Deep learning automates complete quality control of spirometric manoeuvre

Abstract

Background: ATS/ERS spirometric acceptability criteria includes recommendations on forced expiration (FE) only. Unstable tidal breathing (TB) and insufficient forced inspiration (FI) also affects the validity of clinical indices like FVC. Further, these recommendations require visual inspection of spirograms, which introduces large inter-technician variability.

Objectives: We developed a deep learning model called convolutional neural network (CNN) to determine spirometry acceptability based on the complete manoeuvre that included TB, FI and FE.

Methods: Three experienced technicians independently labelled the acceptability of 1,325 complete manoeuvres using ATS/ERS 2005 protocols and a majority opinion established gold standard. We processed flow-volume loops into images, calculated ATS/ERS quantifiable criteria and developed a CNN on these features. Model development was done on 1000 curves by recalibrating a CNN, previously trained on 13,000 curves with acceptability labels from a junior technician, to predict the gold standard.
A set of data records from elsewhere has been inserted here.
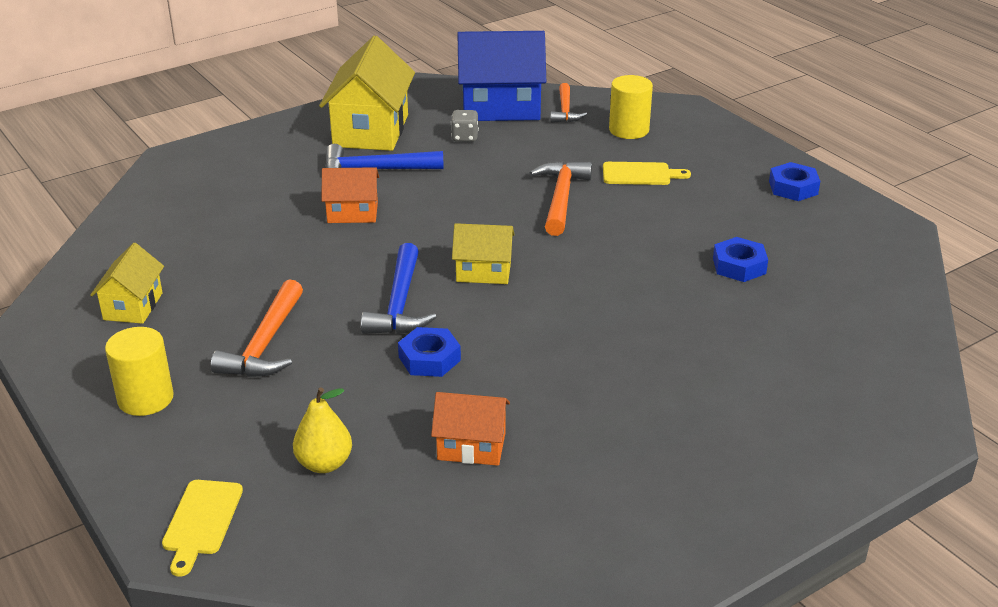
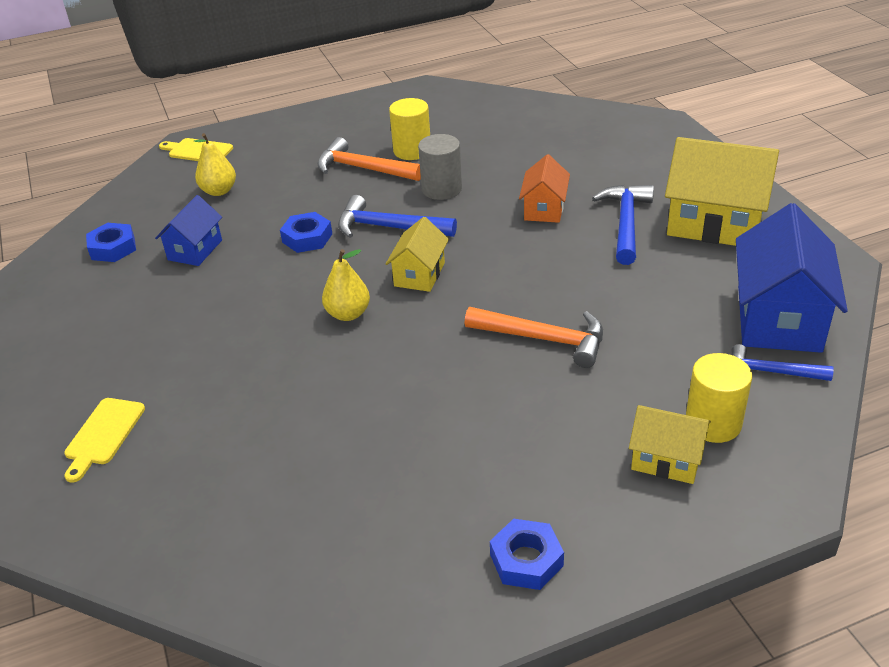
camera: 105 degrees right, 5 degrees up
yellow house [90,243,164,324] -> yellow house moved to [629,405,711,484]
yellow cylinder [105,327,174,416] -> yellow cylinder moved to [389,98,430,160]
orange house [431,392,510,466] -> blue house [155,195,222,266]
grey dice [451,110,479,142] -> none
orange hammer [550,83,587,123] -> blue hammer [731,344,834,381]
yellow cutting board [603,162,691,185] -> yellow cutting board moved to [64,398,145,483]
blue nut [713,237,768,282] -> blue nut moved to [86,223,136,262]
none -> yellow pear [322,249,370,321]
none -> grey cylinder [418,134,462,200]

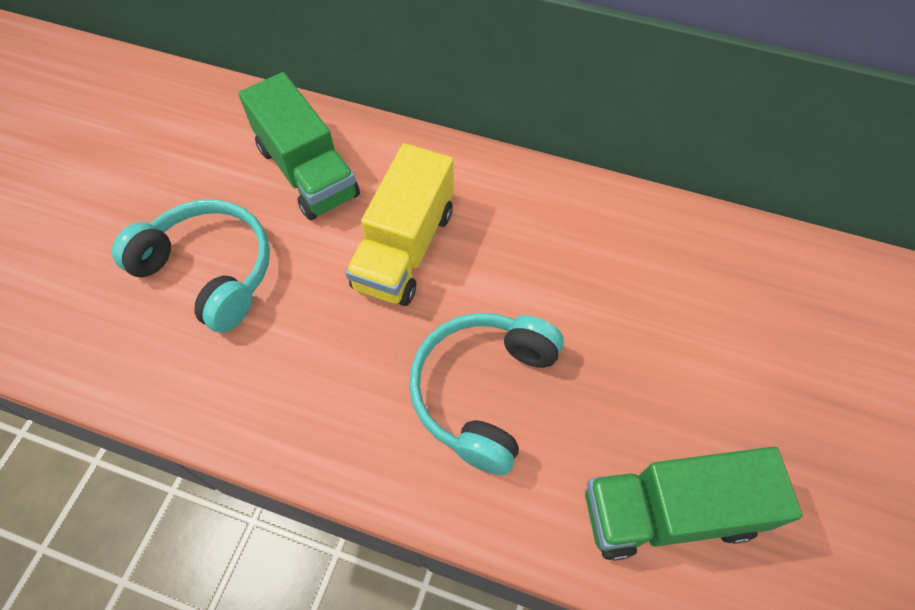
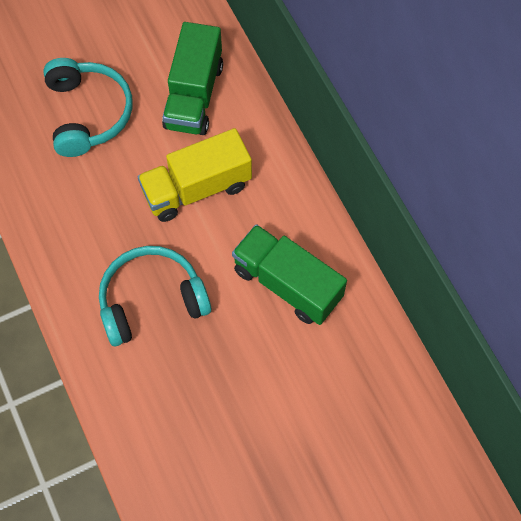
camera: 45 degrees right, 5 degrees up
green truck [585,447,802,561] -> green truck moved to [232,224,347,325]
We used the remaining 325 curves as a test-set.

Results: Around half of 1,325 manoeuvres met ATS/ERS acceptability. On testing (N=325), CNN demonstrated an accuracy of 87% with a high sensitivity (95%) and moderate specificity (80%). Finally, excluding 20% of manoeuvres of uncertain quality improved prediction accuracy (90[WJ1] %) and sensitivity (99%) but unchanged specificity.

Conclusion: Our model combines the visual experience of skilled technicians and ATS/ERS guidelines in automating spirometry acceptability based on entire manoeuvre. This can help in standardizing spirometry quality in different settings like clinical studies, laboratory testing and primary care practice.